ENTRIES SUPPLIED —
○ ○ ○ ○

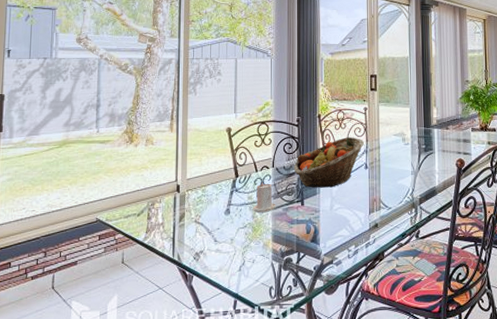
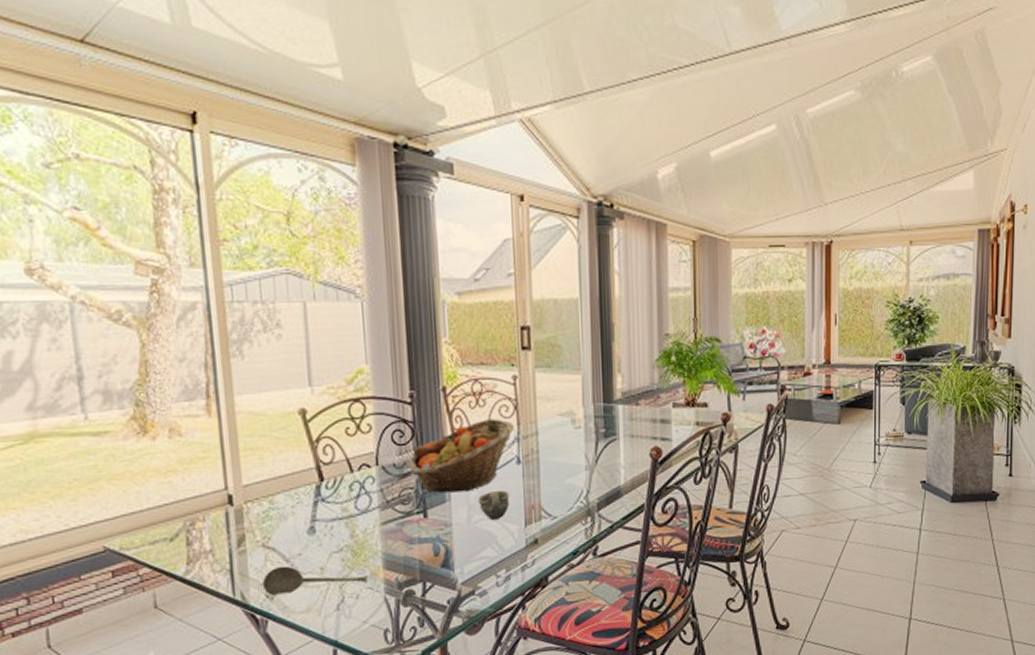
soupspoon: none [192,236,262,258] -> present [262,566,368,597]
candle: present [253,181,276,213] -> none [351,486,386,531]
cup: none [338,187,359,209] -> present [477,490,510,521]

○ ○ ○ ○

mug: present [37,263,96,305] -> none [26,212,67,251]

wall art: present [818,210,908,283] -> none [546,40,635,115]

○ ○ ○ ○

PROBLEM TO SOLVE — Set down, from the entries above, exactly the lines from the one with "soupspoon: none [192,236,262,258]" up to and including the one with "cup: none [338,187,359,209]", and no other lines.

ANSWER BELOW —
soupspoon: none [192,236,262,258] -> present [262,566,368,597]
candle: present [253,181,276,213] -> none [351,486,386,531]
cup: none [338,187,359,209] -> present [477,490,510,521]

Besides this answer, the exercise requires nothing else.